_Information supplied_:
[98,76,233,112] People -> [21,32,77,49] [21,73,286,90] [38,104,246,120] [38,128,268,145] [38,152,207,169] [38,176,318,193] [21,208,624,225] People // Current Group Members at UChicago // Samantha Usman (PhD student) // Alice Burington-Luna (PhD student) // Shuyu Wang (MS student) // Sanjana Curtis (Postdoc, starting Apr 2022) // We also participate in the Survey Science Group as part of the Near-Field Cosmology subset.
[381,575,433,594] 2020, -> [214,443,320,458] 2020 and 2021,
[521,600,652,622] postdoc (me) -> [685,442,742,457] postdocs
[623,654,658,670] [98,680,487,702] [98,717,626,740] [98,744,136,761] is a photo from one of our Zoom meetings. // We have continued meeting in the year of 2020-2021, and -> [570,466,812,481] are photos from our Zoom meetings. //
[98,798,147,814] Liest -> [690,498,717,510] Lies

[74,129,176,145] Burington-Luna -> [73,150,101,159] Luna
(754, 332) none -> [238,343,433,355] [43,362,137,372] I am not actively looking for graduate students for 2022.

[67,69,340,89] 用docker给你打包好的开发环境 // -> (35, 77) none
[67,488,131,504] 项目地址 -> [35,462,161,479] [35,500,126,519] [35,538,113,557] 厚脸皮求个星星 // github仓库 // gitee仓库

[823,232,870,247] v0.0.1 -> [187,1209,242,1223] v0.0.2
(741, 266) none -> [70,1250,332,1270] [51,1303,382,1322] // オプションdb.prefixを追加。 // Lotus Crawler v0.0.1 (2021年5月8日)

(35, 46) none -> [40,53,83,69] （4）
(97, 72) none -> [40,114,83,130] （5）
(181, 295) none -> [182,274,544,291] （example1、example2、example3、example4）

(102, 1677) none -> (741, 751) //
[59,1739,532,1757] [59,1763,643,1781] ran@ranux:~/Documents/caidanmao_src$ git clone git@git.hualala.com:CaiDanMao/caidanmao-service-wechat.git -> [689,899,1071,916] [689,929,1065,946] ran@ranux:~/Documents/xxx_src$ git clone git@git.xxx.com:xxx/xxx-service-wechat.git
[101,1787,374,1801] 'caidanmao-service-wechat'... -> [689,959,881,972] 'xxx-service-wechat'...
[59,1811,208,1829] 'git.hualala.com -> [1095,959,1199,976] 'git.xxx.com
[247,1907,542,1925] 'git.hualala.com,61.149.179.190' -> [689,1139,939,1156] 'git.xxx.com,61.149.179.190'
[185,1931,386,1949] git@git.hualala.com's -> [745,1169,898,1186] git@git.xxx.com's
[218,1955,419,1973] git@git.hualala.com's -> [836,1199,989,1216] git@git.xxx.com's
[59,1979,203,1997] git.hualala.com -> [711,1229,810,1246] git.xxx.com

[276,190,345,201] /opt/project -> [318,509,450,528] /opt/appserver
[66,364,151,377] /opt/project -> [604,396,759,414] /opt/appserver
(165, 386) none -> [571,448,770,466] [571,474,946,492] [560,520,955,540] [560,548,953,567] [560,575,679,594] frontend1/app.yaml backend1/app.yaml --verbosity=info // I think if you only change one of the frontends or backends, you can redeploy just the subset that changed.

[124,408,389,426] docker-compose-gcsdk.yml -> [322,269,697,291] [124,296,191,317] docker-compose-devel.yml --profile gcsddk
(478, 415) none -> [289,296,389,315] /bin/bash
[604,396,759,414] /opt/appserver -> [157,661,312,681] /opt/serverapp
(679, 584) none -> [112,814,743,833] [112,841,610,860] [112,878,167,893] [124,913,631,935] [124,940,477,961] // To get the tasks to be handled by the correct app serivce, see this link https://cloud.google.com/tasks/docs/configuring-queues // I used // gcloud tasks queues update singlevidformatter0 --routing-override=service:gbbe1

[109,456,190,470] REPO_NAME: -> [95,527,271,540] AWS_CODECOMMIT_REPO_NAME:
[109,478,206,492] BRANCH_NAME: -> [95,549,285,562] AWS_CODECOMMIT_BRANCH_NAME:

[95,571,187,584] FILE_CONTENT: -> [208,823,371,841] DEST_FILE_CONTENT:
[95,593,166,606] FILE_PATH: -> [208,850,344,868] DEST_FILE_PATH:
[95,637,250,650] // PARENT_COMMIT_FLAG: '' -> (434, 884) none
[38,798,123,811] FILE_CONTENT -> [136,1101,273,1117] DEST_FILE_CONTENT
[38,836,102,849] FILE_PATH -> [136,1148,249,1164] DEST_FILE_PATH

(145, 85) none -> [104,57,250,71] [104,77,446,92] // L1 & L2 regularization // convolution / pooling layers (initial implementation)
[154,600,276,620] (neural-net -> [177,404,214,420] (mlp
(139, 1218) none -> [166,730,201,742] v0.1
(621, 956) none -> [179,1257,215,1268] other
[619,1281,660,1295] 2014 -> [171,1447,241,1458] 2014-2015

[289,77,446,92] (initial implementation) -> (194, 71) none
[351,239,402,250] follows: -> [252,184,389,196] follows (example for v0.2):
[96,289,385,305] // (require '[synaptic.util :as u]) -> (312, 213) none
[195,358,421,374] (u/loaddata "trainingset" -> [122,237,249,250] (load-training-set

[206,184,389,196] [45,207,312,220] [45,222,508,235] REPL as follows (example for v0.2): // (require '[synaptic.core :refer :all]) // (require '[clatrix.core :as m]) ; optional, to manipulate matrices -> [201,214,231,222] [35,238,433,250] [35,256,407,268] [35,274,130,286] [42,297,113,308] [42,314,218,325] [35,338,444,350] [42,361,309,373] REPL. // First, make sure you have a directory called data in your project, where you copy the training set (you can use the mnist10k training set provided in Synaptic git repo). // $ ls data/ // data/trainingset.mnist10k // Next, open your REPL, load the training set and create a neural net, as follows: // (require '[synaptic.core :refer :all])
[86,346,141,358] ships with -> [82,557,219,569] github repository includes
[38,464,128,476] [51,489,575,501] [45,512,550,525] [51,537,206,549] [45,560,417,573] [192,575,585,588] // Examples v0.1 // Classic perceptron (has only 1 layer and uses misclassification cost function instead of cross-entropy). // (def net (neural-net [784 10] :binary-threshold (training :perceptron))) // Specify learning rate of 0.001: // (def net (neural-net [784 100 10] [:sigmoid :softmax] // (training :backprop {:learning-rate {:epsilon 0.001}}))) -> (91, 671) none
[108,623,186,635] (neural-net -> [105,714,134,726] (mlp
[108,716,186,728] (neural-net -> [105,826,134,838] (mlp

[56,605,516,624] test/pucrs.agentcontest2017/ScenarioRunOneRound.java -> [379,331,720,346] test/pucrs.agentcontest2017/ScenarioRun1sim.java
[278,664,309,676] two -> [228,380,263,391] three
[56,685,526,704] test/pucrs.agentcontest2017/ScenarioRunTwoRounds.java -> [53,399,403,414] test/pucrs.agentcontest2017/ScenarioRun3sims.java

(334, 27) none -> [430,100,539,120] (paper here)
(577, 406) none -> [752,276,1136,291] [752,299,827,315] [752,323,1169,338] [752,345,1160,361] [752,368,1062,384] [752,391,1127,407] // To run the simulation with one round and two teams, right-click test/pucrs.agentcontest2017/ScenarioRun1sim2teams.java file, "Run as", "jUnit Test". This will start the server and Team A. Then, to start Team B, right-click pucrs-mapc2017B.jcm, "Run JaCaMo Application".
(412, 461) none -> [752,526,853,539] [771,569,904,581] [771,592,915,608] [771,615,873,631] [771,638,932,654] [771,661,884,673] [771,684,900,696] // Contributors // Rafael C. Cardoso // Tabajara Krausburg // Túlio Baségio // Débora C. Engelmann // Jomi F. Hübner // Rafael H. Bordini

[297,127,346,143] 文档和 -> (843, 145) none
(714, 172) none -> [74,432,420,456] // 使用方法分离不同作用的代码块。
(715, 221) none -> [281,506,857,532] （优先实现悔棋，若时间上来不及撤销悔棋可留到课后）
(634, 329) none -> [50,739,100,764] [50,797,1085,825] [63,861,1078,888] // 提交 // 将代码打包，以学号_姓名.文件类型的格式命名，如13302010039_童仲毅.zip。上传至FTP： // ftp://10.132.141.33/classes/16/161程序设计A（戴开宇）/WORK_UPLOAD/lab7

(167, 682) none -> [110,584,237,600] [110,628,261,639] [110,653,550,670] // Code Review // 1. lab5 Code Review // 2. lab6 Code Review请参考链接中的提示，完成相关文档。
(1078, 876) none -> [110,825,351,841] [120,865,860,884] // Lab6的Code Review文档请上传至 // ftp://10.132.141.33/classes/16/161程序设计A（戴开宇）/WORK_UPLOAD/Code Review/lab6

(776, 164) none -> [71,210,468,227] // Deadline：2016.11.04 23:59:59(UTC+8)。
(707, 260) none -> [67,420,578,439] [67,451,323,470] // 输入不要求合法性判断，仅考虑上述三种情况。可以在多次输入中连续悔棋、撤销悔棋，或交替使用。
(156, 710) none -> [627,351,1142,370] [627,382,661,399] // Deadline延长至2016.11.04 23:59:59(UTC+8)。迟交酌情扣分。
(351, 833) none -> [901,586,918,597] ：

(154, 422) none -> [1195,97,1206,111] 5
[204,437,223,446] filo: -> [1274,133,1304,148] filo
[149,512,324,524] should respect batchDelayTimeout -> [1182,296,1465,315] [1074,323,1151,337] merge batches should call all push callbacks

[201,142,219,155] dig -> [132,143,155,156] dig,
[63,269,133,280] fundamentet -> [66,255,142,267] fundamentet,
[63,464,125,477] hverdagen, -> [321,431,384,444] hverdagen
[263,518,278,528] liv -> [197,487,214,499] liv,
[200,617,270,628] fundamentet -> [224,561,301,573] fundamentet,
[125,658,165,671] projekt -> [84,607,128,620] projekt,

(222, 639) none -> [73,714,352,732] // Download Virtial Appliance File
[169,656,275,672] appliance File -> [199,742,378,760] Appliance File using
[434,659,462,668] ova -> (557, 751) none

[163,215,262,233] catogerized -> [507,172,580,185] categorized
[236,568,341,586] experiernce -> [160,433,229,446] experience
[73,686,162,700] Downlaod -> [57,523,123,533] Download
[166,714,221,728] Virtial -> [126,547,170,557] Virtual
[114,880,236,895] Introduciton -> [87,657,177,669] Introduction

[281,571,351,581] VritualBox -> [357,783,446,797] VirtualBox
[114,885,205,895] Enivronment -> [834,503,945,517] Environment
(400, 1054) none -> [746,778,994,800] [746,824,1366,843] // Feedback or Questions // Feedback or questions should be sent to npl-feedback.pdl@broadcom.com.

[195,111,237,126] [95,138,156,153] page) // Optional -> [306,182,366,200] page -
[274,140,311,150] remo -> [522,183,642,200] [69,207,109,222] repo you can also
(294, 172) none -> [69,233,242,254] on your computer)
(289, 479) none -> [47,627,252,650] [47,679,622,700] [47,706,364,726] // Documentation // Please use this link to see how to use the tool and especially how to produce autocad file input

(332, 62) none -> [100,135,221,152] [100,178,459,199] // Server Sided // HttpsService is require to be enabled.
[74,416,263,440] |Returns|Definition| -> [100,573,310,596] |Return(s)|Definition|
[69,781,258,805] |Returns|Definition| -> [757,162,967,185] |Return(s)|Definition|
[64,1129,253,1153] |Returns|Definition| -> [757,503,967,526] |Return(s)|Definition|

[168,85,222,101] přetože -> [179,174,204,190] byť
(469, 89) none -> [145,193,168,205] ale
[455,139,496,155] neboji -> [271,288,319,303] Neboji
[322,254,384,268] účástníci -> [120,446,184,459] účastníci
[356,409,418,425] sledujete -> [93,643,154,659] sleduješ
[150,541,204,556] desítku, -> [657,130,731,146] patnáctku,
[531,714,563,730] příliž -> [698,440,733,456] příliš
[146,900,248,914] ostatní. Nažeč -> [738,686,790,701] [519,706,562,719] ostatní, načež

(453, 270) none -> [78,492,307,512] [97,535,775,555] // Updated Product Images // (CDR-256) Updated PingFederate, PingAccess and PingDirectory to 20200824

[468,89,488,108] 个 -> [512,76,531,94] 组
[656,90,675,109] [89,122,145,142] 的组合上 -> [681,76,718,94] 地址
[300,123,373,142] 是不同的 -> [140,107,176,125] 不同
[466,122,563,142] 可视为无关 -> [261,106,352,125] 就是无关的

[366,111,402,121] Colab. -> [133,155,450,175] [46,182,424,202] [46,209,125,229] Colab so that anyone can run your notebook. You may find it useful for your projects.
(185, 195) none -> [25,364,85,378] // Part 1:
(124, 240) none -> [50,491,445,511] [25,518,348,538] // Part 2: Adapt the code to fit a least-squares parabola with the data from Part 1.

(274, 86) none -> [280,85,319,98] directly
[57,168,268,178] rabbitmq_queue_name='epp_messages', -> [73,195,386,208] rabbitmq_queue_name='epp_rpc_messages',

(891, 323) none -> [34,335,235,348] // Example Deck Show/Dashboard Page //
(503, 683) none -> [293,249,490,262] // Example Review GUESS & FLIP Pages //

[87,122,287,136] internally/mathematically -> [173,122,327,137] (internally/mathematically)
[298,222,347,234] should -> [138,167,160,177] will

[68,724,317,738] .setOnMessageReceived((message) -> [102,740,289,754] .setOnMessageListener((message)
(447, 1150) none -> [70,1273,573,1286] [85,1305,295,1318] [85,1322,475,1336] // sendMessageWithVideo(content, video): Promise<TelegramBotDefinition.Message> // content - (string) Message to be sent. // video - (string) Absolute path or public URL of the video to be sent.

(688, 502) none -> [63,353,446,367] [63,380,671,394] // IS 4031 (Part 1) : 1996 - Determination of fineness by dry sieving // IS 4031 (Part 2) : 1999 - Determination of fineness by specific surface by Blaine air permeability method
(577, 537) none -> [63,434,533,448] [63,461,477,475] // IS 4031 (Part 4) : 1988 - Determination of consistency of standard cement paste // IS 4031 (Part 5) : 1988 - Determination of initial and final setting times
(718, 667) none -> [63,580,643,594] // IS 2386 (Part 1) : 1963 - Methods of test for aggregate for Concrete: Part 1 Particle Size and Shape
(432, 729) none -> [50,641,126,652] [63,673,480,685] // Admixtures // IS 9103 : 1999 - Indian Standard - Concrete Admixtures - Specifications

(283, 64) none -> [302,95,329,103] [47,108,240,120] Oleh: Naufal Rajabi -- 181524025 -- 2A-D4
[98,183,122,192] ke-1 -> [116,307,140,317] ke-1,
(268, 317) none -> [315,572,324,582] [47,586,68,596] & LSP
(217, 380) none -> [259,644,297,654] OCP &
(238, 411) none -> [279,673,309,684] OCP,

_Task objective_: The listing above holds a line with "[281,571,351,581] VritualBox ->" and a line with "[69,781,258,805] |Returns|Definition| ->". Print the stretch from the first through the second, exactly and alone.

_Reply_:
[281,571,351,581] VritualBox -> [357,783,446,797] VirtualBox
[114,885,205,895] Enivronment -> [834,503,945,517] Environment
(400, 1054) none -> [746,778,994,800] [746,824,1366,843] // Feedback or Questions // Feedback or questions should be sent to npl-feedback.pdl@broadcom.com.

[195,111,237,126] [95,138,156,153] page) // Optional -> [306,182,366,200] page -
[274,140,311,150] remo -> [522,183,642,200] [69,207,109,222] repo you can also
(294, 172) none -> [69,233,242,254] on your computer)
(289, 479) none -> [47,627,252,650] [47,679,622,700] [47,706,364,726] // Documentation // Please use this link to see how to use the tool and especially how to produce autocad file input

(332, 62) none -> [100,135,221,152] [100,178,459,199] // Server Sided // HttpsService is require to be enabled.
[74,416,263,440] |Returns|Definition| -> [100,573,310,596] |Return(s)|Definition|
[69,781,258,805] |Returns|Definition| -> [757,162,967,185] |Return(s)|Definition|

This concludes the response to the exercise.